Die dunkelviolette gurkenförmige Königin der Nacht ist geduenstet,
gebraten oder gekocht eine wahre Köstlichkeit – wenn man sie kräftig
salzt und mit Knoblauch zubereitet.


Als die Aubergine bei uns noch Eierfrucht hiess, da kannte man
vermutlich nur ihre weiße, einem Huehnerei gleichende Verwandte, die
Aubergine blanche, wie sie sich jetzt vornehm nennt. Auf unseren
Märkten ist sie inzwischen ebensowenig bekannt wie ihr alter
deutscher Name. Dafuer trifft man gelegentlich auf ihren schlankeren
gestreiften Bruder Slim Jim aus Guadeloupe. Oder auf die kleine
rundliche Violette ronde de Valence, die in Marokko zu Hause ist.

§ **Aufgabe**:
Schreib im Text über die Aubergine die Stelle von „Die dunkelviolette gurkenförmige“ bis „mit Knoblauch zubereitet.“ noch einmal ab und benenne dabei „Königin der Nacht“ in „Aubergine“ um.

§ **Einträge aus einer Sammlung**:

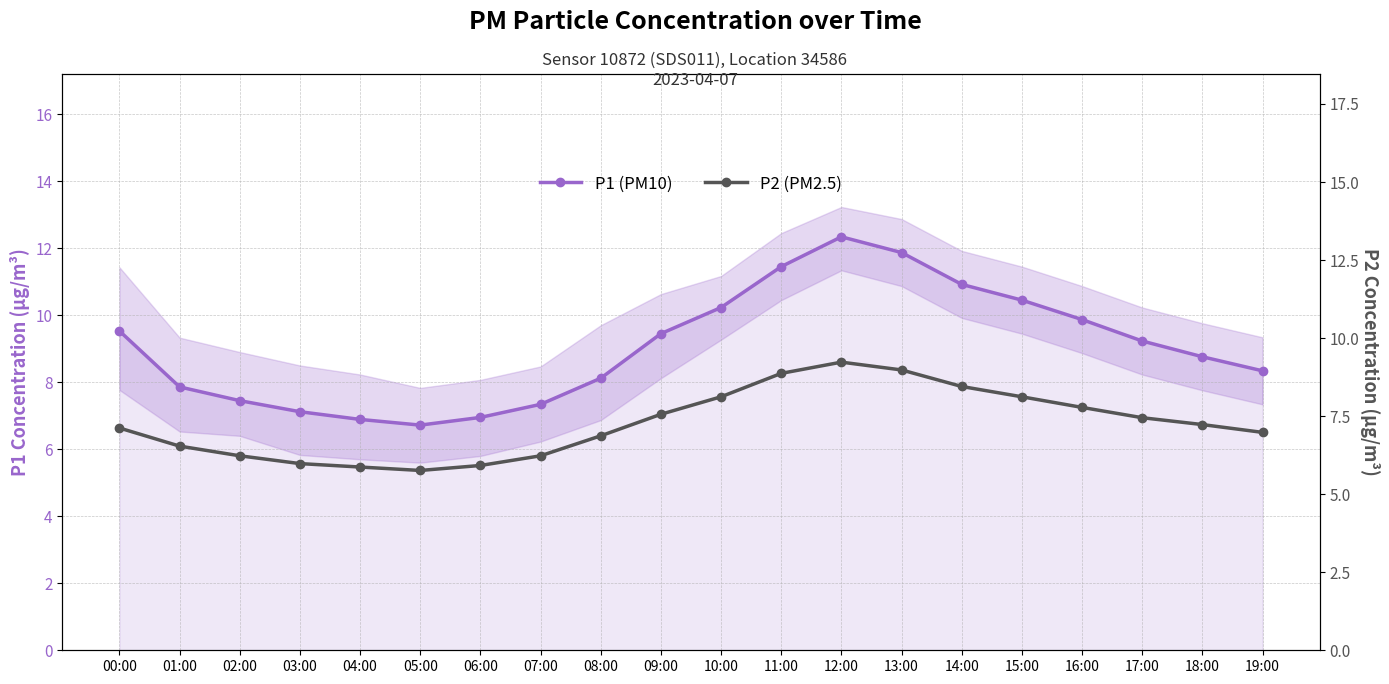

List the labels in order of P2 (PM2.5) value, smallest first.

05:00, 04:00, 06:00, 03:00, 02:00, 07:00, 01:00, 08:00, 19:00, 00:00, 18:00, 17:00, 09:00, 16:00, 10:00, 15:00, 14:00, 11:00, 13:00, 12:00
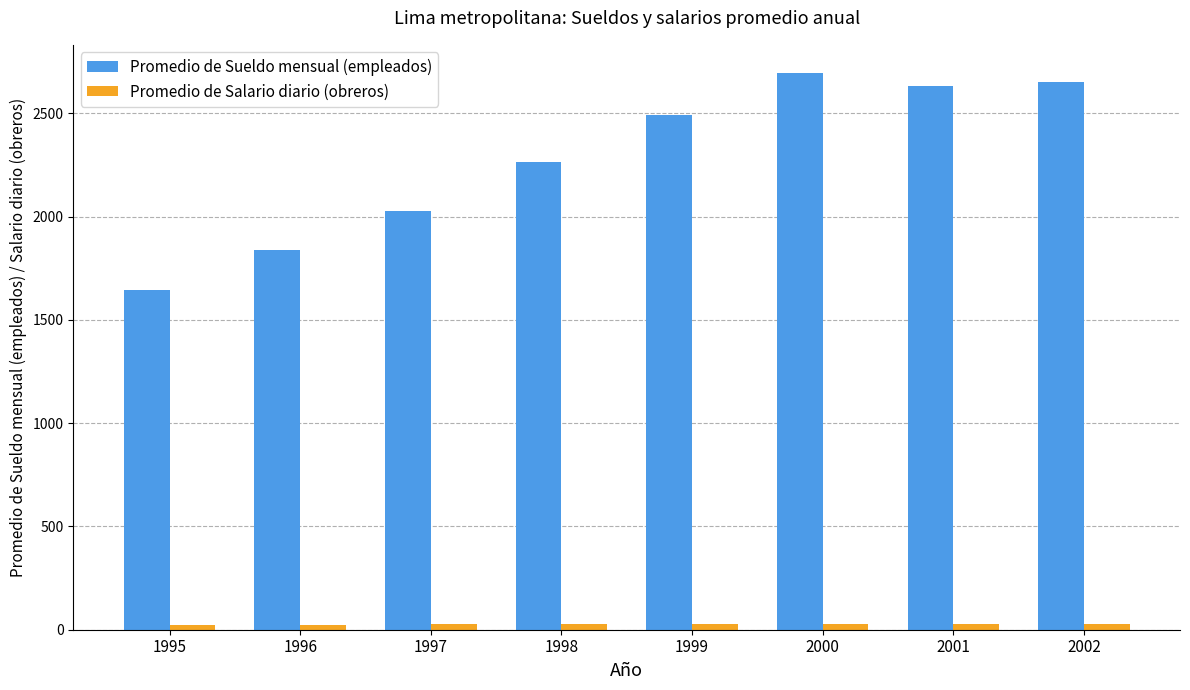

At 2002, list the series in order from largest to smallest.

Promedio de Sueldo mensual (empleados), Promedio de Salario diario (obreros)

§ **Erwartete Antwort**:
Die dunkelviolette gurkenförmige Aubergine ist geduenstet,
gebraten oder gekocht eine wahre Köstlichkeit – wenn man sie kräftig
salzt und mit Knoblauch zubereitet.